The following topic describes the deployment levels and whether the level requires an authorization token.
Use the following procedure when the security level is such that a host administrator can deploy a certificate on a non-master host without requiring an authorization token.
To generate and deploy a host ID-based certificate when no token is needed
- The host administrator runs the following command on the non-master host to establish that the master server can be trusted:
nbcertcmd -getCACertificate
- Run the following command on the non-master host:
nbcertcmd -getCertificate
Note:
To communicate with multiple NetBackup domains, the administrator of the host must request a certificate from each master server using the -server option.
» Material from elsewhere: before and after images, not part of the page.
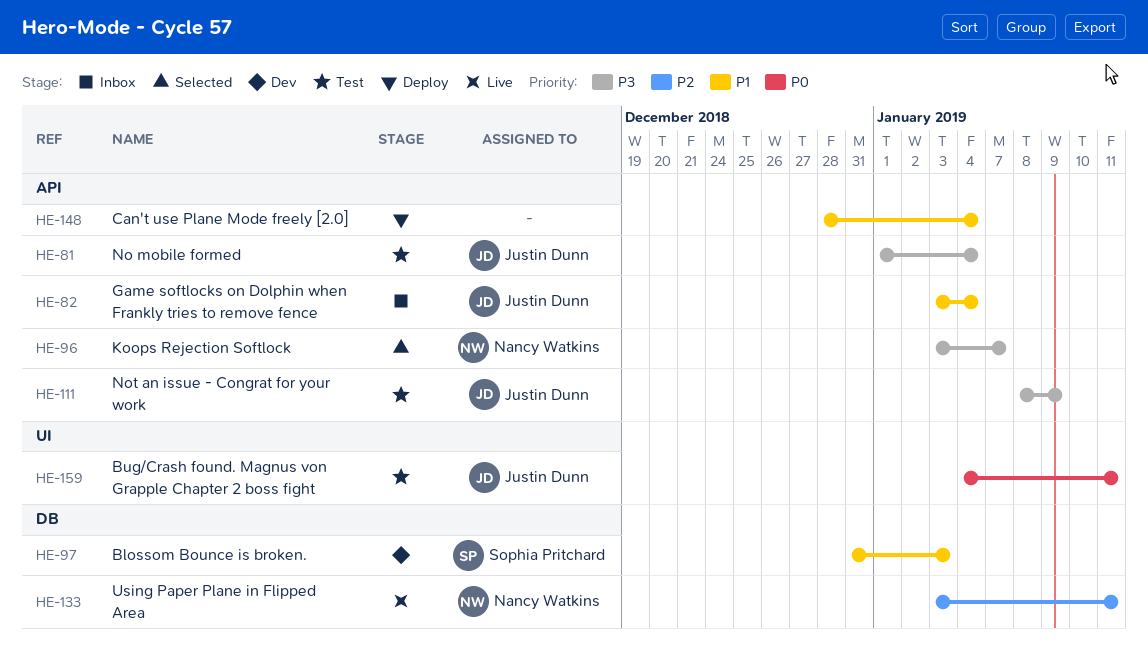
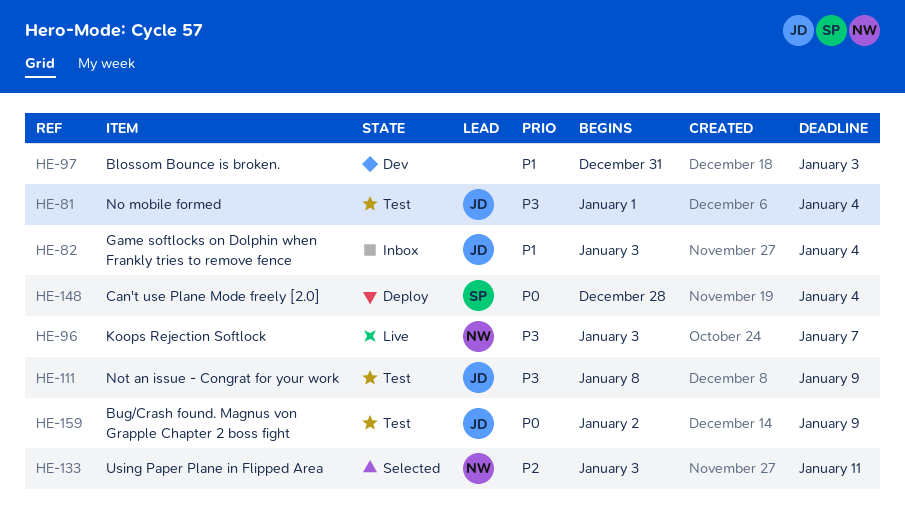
HE-96, status: Selected -> Live
HE-97, owner: Sophia Pritchard -> none
HE-133, status: Live -> Selected
HE-148, owner: none -> Sophia Pritchard
HE-148, priority: P1 -> P0
HE-159, start: Jan 4 -> Jan 2
HE-159, due: Jan 11 -> Jan 9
Run the following command to get a certificate from a specific master server:
nbcertcmd -getCertificate -server master_server_name
- To verify that the certificate is deployed on the host, run the following command:
nbcertcmd -listCertDetails
Use the following procedure when the security level is such that a host requires an authorization token before it can deploy a host ID-based certificate from the CA.
To generate and deploy a host ID-based certificate when a token is required
- The host administrator must have obtained the authorization token value from the CA before proceeding. The token may be conveyed to the administrator by email, by file, or verbally, depending on the various security guidelines of the environment.
- Run the following command on the non-master host to establish that the master server can be trusted:
nbcertcmd -getCACertificate
- Run the following command on the non-master host and enter the token when prompted:
nbcertcmd -getCertificate -token
Note:
To communicate with multiple NetBackup domains, the administrator of the host must request a certificate from each master server using the -server option.
If the administrator obtained the token in a file, enter the following:
nbcertcmd -getCertificate -file authorization_token_file
- To verify that the certificate is deployed on the host, run the following command:
nbcertcmd -listCertDetails
Use the -cluster option to display cluster certificates.